----- GIVEN ENTRIES -----

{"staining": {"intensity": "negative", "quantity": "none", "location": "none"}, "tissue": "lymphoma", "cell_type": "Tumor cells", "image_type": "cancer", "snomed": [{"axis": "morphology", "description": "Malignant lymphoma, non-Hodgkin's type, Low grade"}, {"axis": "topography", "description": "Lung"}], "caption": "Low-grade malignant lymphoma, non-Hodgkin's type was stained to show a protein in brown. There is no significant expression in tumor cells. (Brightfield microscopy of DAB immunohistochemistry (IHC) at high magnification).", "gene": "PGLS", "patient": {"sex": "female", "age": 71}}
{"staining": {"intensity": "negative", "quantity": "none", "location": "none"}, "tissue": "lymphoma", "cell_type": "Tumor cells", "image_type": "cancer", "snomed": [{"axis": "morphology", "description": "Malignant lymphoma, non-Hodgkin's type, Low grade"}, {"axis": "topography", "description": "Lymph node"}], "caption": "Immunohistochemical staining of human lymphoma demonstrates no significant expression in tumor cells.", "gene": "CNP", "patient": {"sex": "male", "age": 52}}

-----
----- GIVEN ENTRIES -----

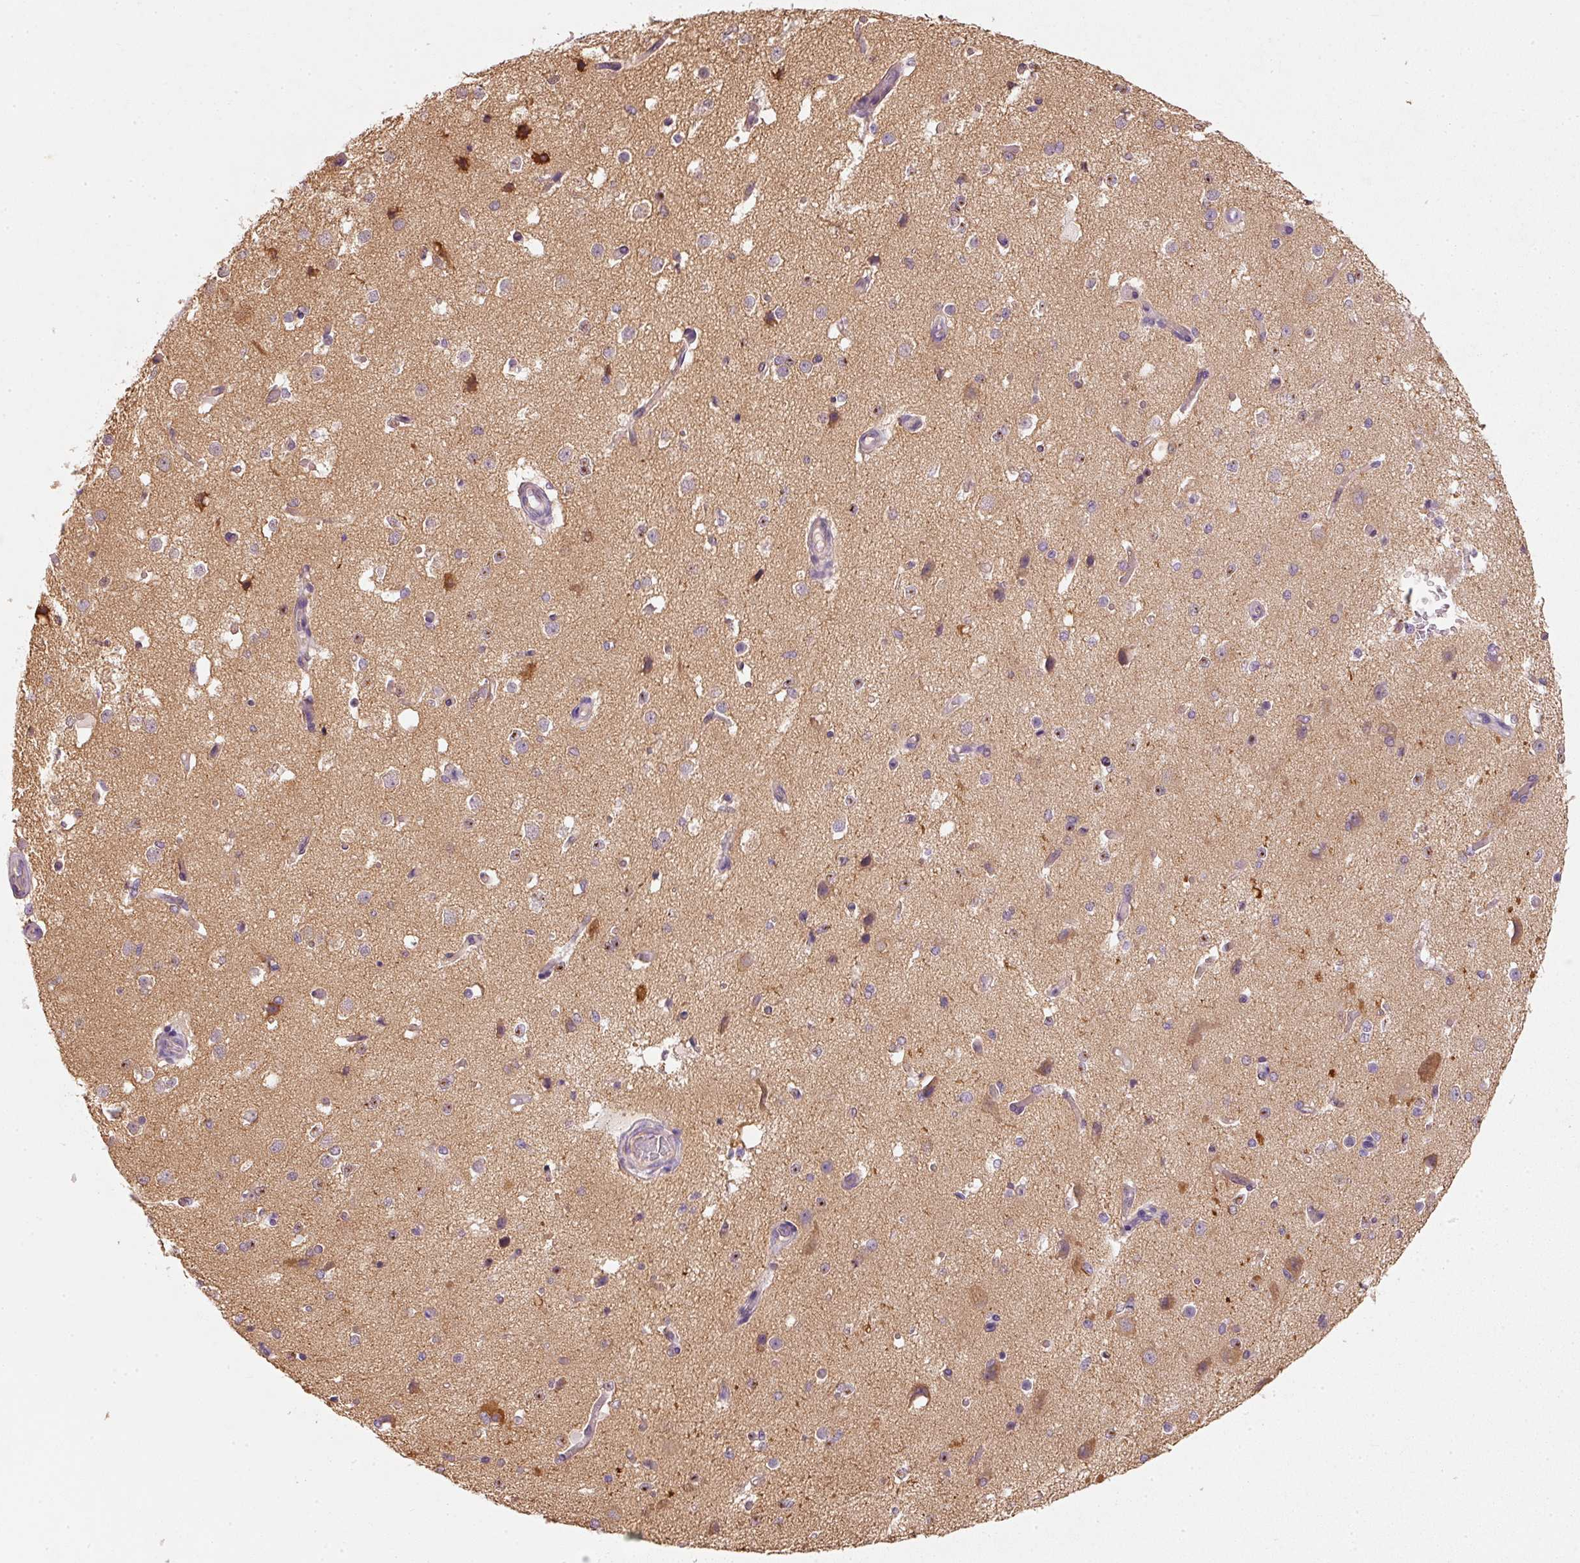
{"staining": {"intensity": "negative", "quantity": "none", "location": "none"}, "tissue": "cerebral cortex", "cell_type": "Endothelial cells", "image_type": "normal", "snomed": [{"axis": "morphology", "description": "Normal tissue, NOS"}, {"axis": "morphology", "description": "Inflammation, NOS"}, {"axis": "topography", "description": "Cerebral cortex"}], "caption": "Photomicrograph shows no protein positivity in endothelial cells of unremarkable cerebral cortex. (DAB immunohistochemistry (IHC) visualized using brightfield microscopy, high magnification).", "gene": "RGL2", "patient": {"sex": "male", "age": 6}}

-----
----- GIVEN ENTRIES -----

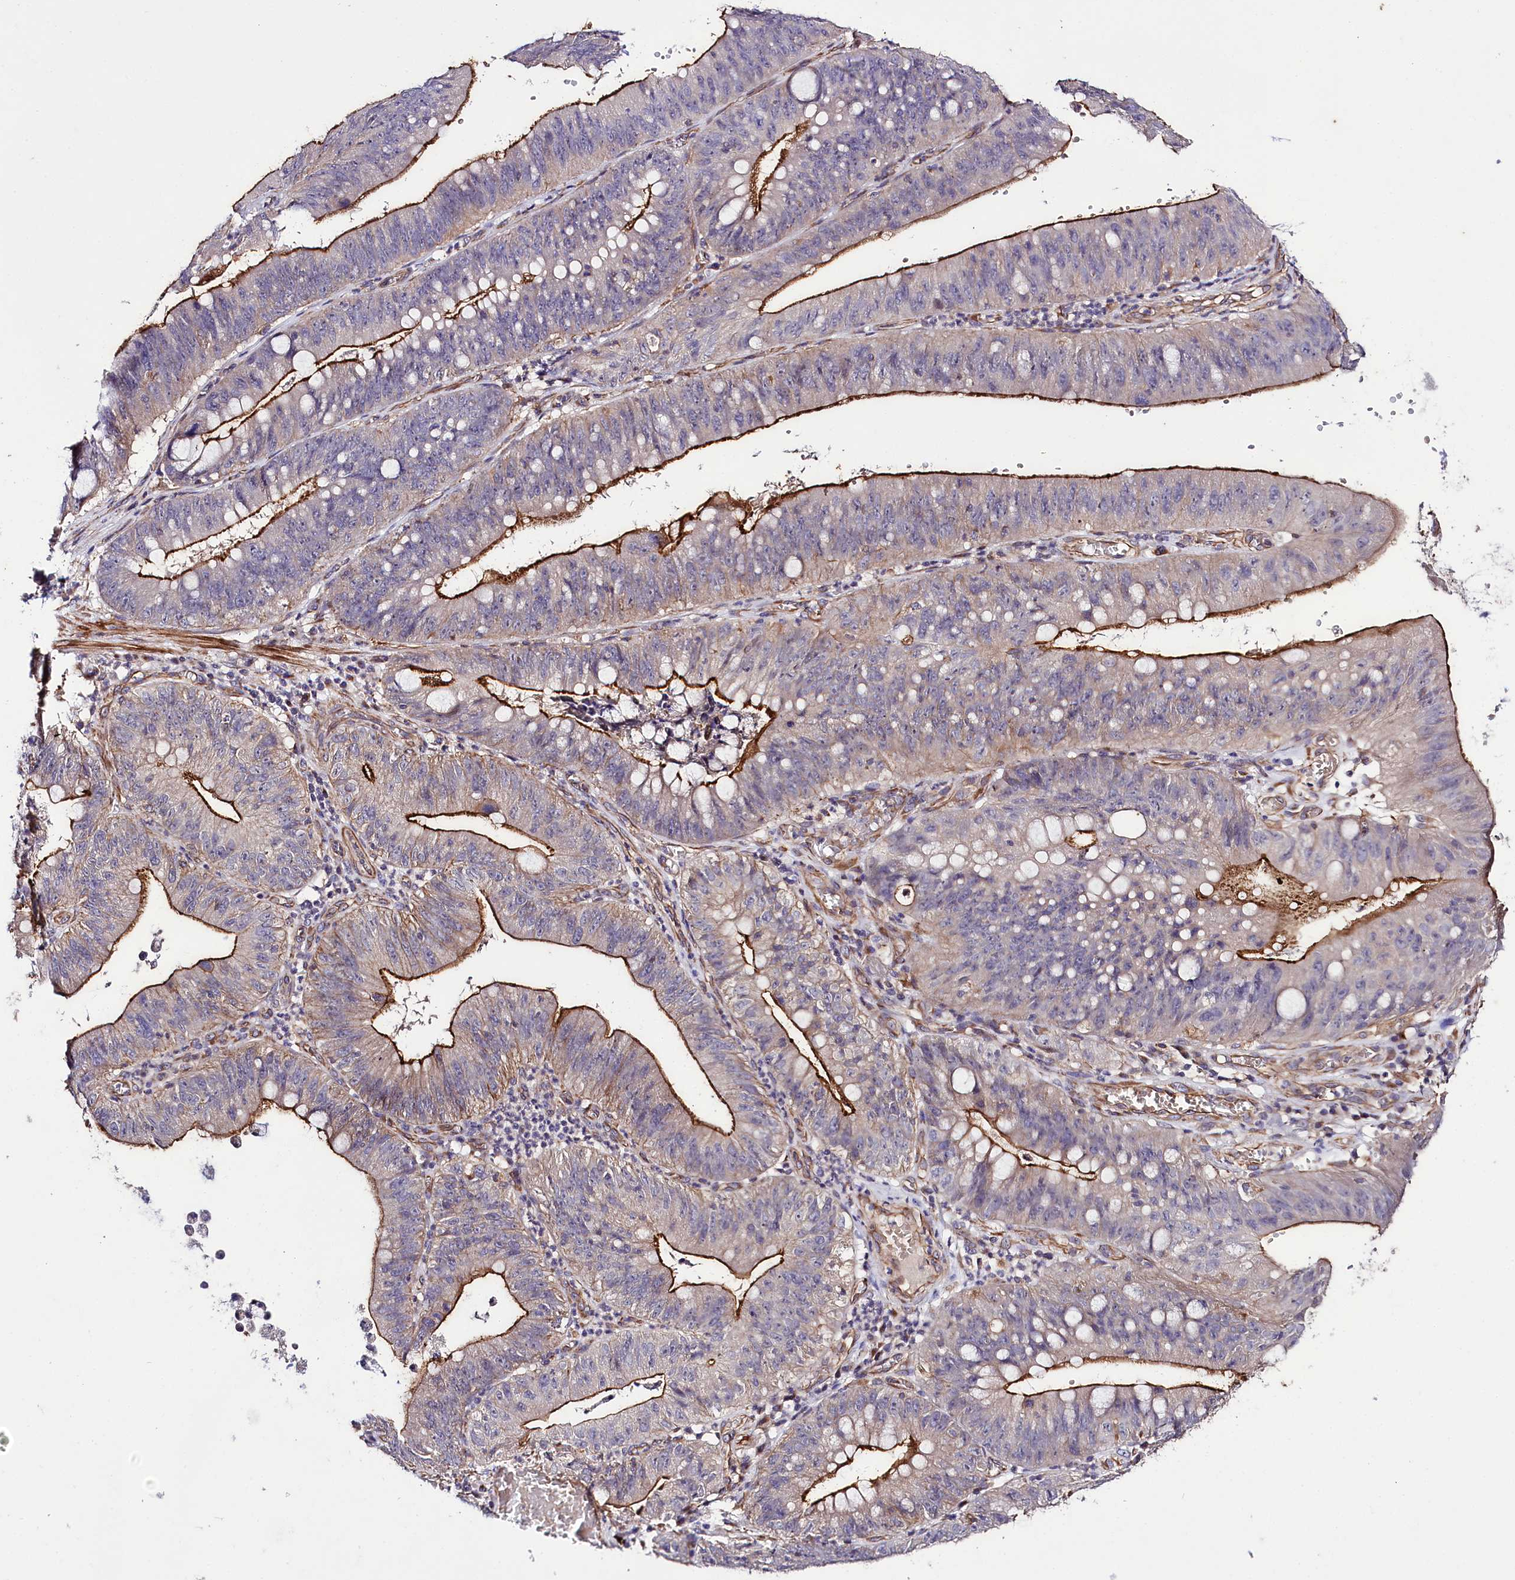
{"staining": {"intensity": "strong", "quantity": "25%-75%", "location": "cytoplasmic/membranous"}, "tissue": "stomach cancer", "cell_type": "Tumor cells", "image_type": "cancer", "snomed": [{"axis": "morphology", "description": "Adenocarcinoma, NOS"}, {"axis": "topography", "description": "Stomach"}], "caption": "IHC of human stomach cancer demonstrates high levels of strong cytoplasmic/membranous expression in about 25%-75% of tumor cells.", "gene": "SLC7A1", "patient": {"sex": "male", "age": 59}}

-----

WORK INSTRUCTIONS — Work out how many lines in the records above contain the word "demonstrates". State only that number.

SOLUTION BELOW — 2